Application of energy-spectrum CT monoenergetic imaging and metal-artifact reduction system in congenital funnel chest children after thoracoscopic minimally invasive funnel chest correction

Objective To evaluate the ability of monoenergy imaging technique and metal-artifact reduction system (MARs) in improving the CT image quality of thoracoscopic minimally invasive funnel chest correction for children with congenital funnel chest.Methods A total of 114 children with congenital funnel chest who underwent thoracoscopic minimally invasive funnel chest correction in Xuzhou Children's Hospital from January 2022 to August 2023 were selected, and their chest CT plain scan images after metal plate implantation were collected for retrospective analysis. We measured the CT value and SD value of the dark area of stent edge artifact, the soft tissue of chest wall around the dark area and the erector spine area of the back in the images of 120 kVp-like, 110 keV and 110 keV+MARs, 50 keV and 50 keV+MARs, which were indicated as CT₁, CT₂, CT₃ and SD₁, SD₂, SD₃, respectively, and calculate |ΔCT| and artifact index (AI). The quality of these images were compared.Results The values of CT₂, CT₃, SD₂, SD₃, |ΔCT| and AI in 120 kVp-like images were higher than those in 110 keV images and lower than those in 50 keV images, with statistical differences (P＜0.05). The CT₁ value of 120 kVp-like image was lower than that of 110 keV image and higher than that of 50 keV image, with statistical differences (P＜0.05). The CT₂, CT₃, SD₂, SD₃, |ΔCT| and AI values of 50 keV and 110 keV images were higher than those of 50 keV+MARs and 110 keV+MARs images, respectively. The CT₁ values of 50 keV image were lower than those of 50 keV+MARs image.
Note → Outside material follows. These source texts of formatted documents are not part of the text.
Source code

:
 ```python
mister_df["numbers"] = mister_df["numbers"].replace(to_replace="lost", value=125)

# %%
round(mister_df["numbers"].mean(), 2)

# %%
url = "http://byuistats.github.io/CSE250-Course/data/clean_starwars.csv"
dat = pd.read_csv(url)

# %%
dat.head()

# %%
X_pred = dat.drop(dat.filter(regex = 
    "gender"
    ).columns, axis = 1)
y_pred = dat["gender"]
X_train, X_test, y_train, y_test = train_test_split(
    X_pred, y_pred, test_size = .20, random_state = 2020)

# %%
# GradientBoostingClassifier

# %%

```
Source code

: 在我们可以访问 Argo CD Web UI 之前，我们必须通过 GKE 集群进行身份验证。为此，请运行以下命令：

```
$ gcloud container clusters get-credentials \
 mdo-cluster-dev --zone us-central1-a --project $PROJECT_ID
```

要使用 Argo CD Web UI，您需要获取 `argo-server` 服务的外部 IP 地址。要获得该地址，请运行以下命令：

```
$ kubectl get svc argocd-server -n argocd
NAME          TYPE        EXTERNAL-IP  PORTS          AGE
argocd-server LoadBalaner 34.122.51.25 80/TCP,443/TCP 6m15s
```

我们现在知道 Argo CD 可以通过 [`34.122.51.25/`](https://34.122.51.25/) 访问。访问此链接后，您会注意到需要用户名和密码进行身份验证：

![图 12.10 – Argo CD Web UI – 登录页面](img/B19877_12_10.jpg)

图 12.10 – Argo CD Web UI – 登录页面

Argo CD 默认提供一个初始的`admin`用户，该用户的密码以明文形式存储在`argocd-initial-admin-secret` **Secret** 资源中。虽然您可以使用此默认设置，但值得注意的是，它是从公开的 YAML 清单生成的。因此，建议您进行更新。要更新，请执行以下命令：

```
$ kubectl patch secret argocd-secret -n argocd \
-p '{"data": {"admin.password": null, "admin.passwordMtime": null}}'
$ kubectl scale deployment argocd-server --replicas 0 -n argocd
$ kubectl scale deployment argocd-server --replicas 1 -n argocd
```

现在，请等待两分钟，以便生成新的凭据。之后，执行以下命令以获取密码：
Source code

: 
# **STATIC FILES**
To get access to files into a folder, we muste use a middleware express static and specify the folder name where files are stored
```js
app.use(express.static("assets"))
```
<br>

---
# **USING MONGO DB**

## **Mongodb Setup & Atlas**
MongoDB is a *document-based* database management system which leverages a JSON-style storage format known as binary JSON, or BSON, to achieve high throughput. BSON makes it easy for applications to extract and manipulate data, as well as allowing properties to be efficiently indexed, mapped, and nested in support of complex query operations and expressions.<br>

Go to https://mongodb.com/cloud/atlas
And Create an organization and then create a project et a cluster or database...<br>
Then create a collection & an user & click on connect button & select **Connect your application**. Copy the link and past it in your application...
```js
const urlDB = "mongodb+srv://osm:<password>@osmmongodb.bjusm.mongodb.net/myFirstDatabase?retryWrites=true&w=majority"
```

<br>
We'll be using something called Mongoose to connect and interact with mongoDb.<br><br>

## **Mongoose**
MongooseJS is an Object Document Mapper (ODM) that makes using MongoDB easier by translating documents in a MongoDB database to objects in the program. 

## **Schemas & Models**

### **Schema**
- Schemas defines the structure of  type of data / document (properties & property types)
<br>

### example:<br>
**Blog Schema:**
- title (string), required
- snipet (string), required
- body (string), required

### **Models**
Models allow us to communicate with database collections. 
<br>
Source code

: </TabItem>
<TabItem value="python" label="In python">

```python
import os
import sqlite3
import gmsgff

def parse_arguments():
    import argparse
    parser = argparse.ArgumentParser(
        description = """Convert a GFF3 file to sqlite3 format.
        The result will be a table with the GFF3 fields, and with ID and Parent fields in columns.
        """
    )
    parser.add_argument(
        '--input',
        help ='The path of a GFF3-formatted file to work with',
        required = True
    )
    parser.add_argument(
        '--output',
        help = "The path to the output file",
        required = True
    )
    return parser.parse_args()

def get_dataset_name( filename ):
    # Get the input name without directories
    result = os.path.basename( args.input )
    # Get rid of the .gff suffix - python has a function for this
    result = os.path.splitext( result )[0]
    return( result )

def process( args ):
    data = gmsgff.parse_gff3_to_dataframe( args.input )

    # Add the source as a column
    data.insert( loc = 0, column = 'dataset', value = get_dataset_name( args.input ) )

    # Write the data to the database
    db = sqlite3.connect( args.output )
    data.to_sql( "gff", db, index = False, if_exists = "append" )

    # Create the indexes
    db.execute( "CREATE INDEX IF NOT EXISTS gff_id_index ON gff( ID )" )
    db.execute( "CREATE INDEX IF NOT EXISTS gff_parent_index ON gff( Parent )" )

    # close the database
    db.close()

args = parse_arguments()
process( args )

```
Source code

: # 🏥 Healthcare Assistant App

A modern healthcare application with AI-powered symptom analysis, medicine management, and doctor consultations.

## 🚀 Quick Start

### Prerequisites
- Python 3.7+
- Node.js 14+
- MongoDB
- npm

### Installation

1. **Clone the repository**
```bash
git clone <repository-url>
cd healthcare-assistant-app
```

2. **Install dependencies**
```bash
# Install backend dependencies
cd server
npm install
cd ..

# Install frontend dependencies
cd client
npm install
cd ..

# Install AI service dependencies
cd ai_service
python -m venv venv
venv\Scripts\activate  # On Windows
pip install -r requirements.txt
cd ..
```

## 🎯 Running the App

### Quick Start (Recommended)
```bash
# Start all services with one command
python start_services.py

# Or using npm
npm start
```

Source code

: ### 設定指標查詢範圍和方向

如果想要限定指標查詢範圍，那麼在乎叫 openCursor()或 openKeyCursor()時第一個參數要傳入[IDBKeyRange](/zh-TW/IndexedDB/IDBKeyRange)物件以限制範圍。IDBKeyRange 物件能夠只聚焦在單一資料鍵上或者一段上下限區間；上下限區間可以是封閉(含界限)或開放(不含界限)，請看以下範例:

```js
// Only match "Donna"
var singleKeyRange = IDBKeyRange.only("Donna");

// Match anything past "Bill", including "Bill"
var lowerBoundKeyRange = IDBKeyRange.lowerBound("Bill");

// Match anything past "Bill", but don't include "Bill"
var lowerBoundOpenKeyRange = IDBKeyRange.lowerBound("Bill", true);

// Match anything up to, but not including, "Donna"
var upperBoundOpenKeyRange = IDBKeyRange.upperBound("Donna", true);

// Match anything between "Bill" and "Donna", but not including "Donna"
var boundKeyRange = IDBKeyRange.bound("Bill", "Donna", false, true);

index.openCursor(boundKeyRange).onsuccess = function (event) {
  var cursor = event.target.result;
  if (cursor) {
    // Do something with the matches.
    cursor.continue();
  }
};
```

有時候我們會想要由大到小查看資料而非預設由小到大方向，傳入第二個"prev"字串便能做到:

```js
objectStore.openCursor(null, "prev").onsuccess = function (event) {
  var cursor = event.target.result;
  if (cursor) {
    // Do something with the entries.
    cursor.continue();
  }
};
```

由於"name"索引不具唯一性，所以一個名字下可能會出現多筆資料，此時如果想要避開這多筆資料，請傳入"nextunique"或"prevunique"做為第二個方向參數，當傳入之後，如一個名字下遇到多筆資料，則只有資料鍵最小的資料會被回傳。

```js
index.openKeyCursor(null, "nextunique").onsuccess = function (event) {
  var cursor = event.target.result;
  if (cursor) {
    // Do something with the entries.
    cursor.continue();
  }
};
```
The CT₁ values of 110 keV image were lower than those of 110 keV+MARs image. There were no statistical differences in CT₃ and |ΔCT| values between 110 keV image and 110 keV+MARs image (P＞0.05), while statistical differences were seen in other values (P＜0.05). The subjective reading scores of the two physicians were consistent.Conclusions High-energy mono-energenic image (110 keV) of the energy-spectrum CT is effective in suppressing metal artifacts, and the combined use of MARs can further improve the quality of images.